Comme souvent après une désillusion sportive, chacun y va de son analyse, de son jugement, parfois de son réquisitoire. Dans un pays de plus de trente millions d’habitants, tous se découvrent entraîneurs, sélectionneurs ou analystes. Les critiques fusent : Emerse Faé jugé insuffisamment inspiré, Franck Kessié accusé de n’avoir pas assumé son rôle, Odilon Kossounou pointé du doigt pour une prestation en demi-teinte. Même la jeune pépite du milieu de terrain, Inaï Chris Oulai, n’a pas été épargnée par la vindicte populaire.
Ce déferlement de reproches est presque mécanique. Il participe d’un besoin collectif d’exutoire, d’une volonté d’évacuer la frustration et la douleur de l’élimination. Mais au-delà de cette catharsis, l’essentiel demeure : les Ivoiriens n’ont pas à rougir de leur équipe.

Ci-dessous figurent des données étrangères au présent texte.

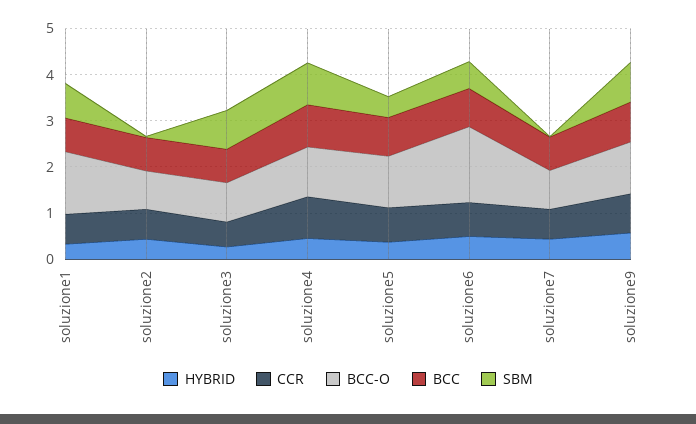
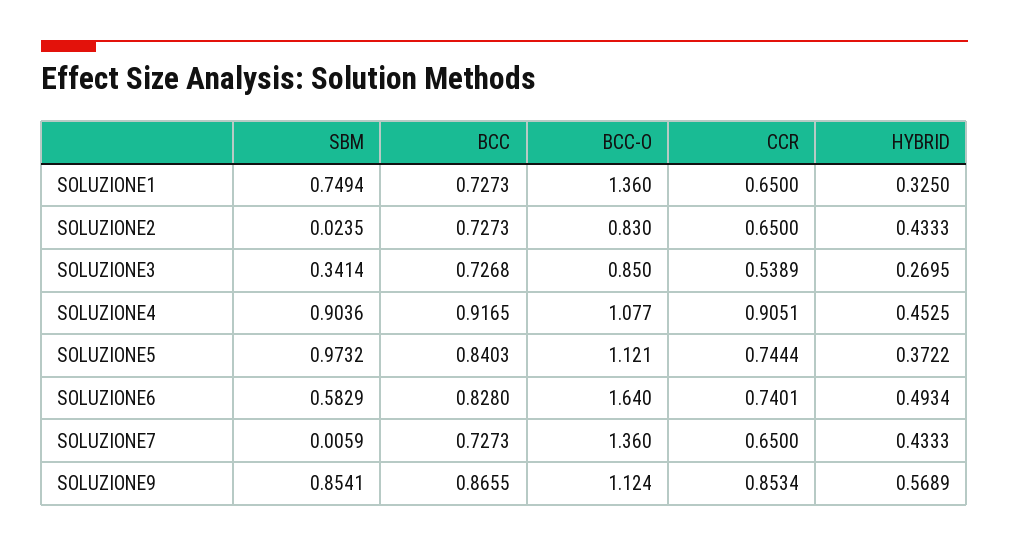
  {
    "HYBRID": {
      "soluzione1": 0.325,
      "soluzione2": 0.4333,
      "soluzione3": 0.2695,
      "soluzione4": 0.4525,
      "soluzione5": 0.3722,
      "soluzione6": 0.4934,
      "soluzione7": 0.4333,
      "soluzione9": 0.5689
    },
    "CCR": {
      "soluzione1": 0.65,
      "soluzione2": 0.65,
      "soluzione3": 0.5389,
      "soluzione4": 0.9051,
      "soluzione5": 0.7444,
      "soluzione6": 0.7401,
      "soluzione7": 0.65,
      "soluzione9": 0.8534
    },
    "BCC-O": {
      "soluzione1": 1.36,
      "soluzione2": 0.83,
      "soluzione3": 0.85,
      "soluzione4": 1.077,
      "soluzione5": 1.121,
      "soluzione6": 1.64,
-     "soluzione7": 0.8,
+     "soluzione7": 1.36,
      "soluzione9": 1.124
    },
    "BCC": {
      "soluzione1": 0.7273,
      "soluzione2": 0.7273,
      "soluzione3": 0.7268,
      "soluzione4": 0.9165,
      "soluzione5": 0.8403,
      "soluzione6": 0.828,
      "soluzione7": 0.7273,
      "soluzione9": 0.8655
    },
    "SBM": {
      "soluzione1": 0.7494,
      "soluzione2": 0.0235,
-     "soluzione3": 0.8,
+     "soluzione3": 0.3414,
      "soluzione4": 0.9036,
-     "soluzione5": 0.4,
+     "soluzione5": 0.9732,
      "soluzione6": 0.5829,
      "soluzione7": 0.0059,
      "soluzione9": 0.8541
    }
  }

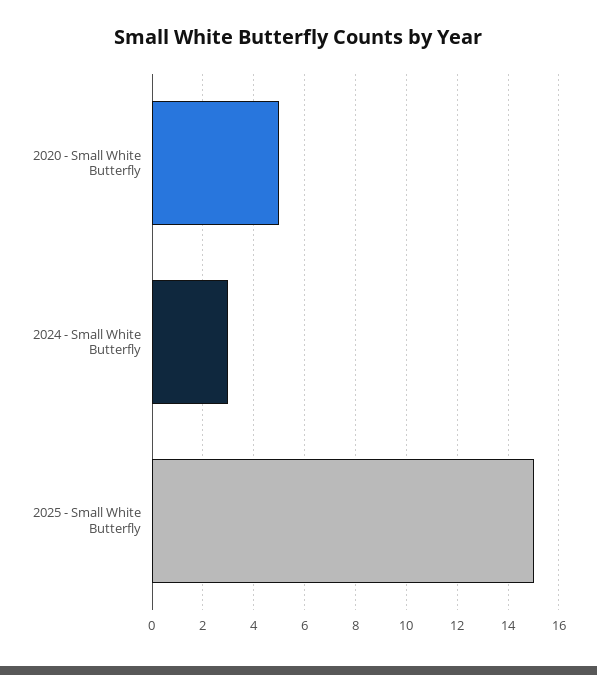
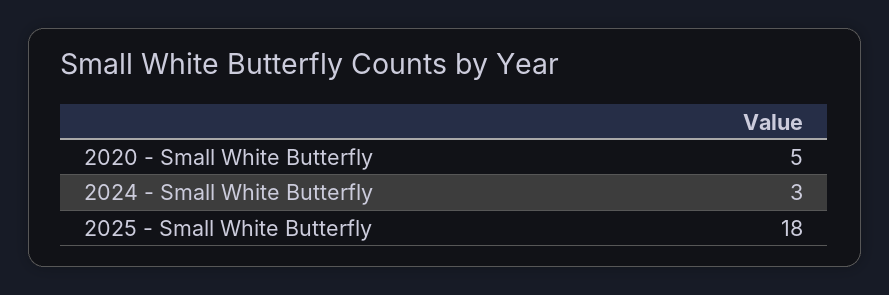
  {
    "2020 - Small White Butterfly": 5,
    "2024 - Small White Butterfly": 3,
-   "2025 - Small White Butterfly": 15
+   "2025 - Small White Butterfly": 18
  }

La Côte d’Ivoire a encore démontré qu’elle est une grande nation de football. Cette sélection a révélé des talents, affiché du caractère et confirmé que l’avenir lui appartient. Les Éléphants ont séduit lors des deux dernières éditions de la CAN, tant par leur jeu que par leur mentalité. Cette génération inspire, et à juste titre.
Toutefois, lors de cette CAN 2025, les Éléphants ont été rattrapés par ce que l’on pourrait appeler le poids de l’histoire. L’Égypte demeure, incontestablement, la bête noire de la Côte d’Ivoire. Les confrontations entre les deux nations ont, dans leur écrasante majorité, tourné à l’avantage des Pharaons, souvent au détriment des Ivoiriens, même lorsque ces derniers semblaient supérieurs sur le papier.

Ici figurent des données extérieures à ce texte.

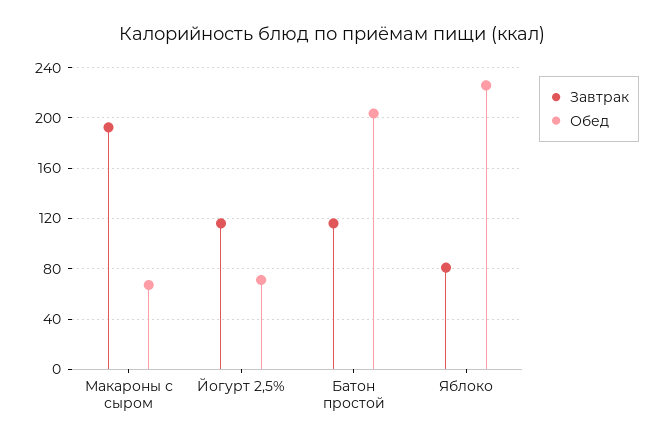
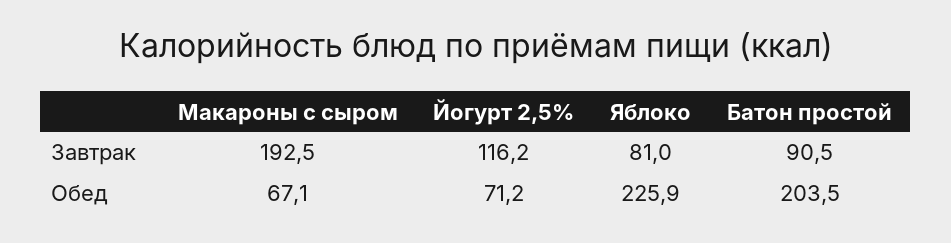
  {
    "Завтрак": {
      "Макароны с сыром": 192.5,
      "Йогурт 2,5%": 116.2,
-     "Батон простой": 115,
+     "Батон простой": 90.5,
      "Яблоко": 81
    },
    "Обед": {
      "Макароны с сыром": 67.1,
      "Йогурт 2,5%": 71.2,
      "Батон простой": 203.5,
      "Яблоко": 225.9
    }
  }

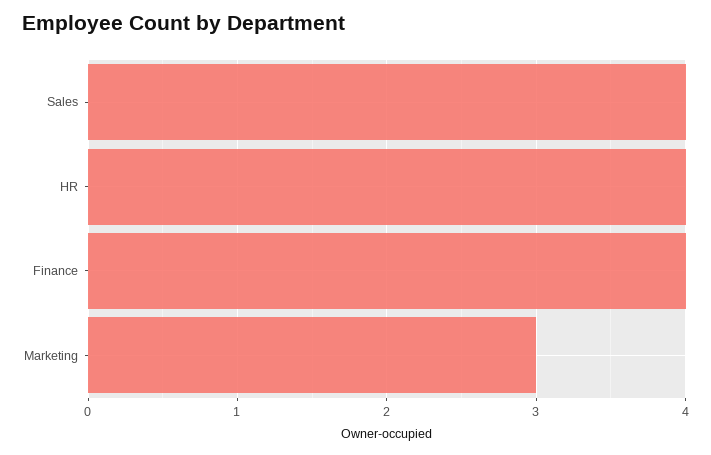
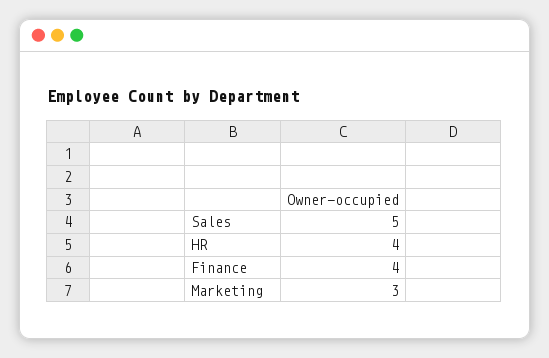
  {
-   "Sales": 4,
+   "Sales": 5,
    "HR": 4,
    "Finance": 4,
    "Marketing": 3
  }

Les souvenirs sont encore vivaces. Qui a oublié la grande équipe emmenée par Didier Drogba, balayée par l’Égypte sur le score sans appel de 4 buts à 1, lors de la CAN 2008 au Ghana ? Ces défaites répétées finissent par s’inscrire dans l’inconscient collectif, pesant lourdement sur les épaules des joueurs.

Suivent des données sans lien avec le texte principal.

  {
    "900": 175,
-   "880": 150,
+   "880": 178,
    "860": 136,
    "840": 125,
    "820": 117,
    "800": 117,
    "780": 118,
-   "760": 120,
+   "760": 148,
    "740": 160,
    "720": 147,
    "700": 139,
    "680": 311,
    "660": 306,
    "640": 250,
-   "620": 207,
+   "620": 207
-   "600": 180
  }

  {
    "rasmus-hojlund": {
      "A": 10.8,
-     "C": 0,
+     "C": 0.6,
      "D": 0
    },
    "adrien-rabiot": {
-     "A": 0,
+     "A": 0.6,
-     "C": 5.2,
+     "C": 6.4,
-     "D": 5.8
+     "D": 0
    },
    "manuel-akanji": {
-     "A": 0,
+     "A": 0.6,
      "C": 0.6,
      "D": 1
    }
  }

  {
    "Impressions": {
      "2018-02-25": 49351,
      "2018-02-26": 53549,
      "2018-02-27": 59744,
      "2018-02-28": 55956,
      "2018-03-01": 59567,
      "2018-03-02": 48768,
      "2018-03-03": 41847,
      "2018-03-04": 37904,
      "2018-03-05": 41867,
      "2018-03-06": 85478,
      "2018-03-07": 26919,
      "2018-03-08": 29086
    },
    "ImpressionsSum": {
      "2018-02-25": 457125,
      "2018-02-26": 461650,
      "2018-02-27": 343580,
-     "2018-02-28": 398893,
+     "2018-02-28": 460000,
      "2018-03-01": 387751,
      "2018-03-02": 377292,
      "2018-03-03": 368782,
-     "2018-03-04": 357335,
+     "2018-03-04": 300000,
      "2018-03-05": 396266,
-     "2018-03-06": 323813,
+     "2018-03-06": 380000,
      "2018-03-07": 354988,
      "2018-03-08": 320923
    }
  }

Le football regorge de phénomènes irrationnels. Une équipe peut être au sommet de son art et pourtant éprouver d’énormes difficultés face à un adversaire précis. Le facteur psychologique devient alors déterminant. Briser ce « signe indien » relève souvent de la croix et de la bannière. Le Mali, par exemple, s’est forgé la réputation de dominer les équipes du Maghreb ; à cette CAN 2025, il l’a encore illustré en éliminant la Tunisie, alors qu’il était réduit à dix après une expulsion.
Ce même poids de l’histoire explique aussi pourquoi des clubs mythiques comme le Real Madrid ou le FC Barcelone parviennent, même en grande difficulté, à se transcender pour arracher des victoires dans la douleur. L’histoire, le maillot et la mémoire collective jouent parfois un rôle aussi décisif que le talent brut.
Oui, les Éléphants sont éliminés. Mais ils ont prouvé qu’ils savent jouer au football, qu’ils ont du caractère et une identité de jeu. C’est cela que les Ivoiriens doivent retenir avant tout.
À la Fédération ivoirienne de football désormais de tirer les enseignements de cette campagne, de corriger les imperfections observées et de préparer l’avenir avec méthode et lucidité, en ligne de mire : la Coupe du Monde.
Une chose est certaine : cette équipe n’a pas dit son dernier mot.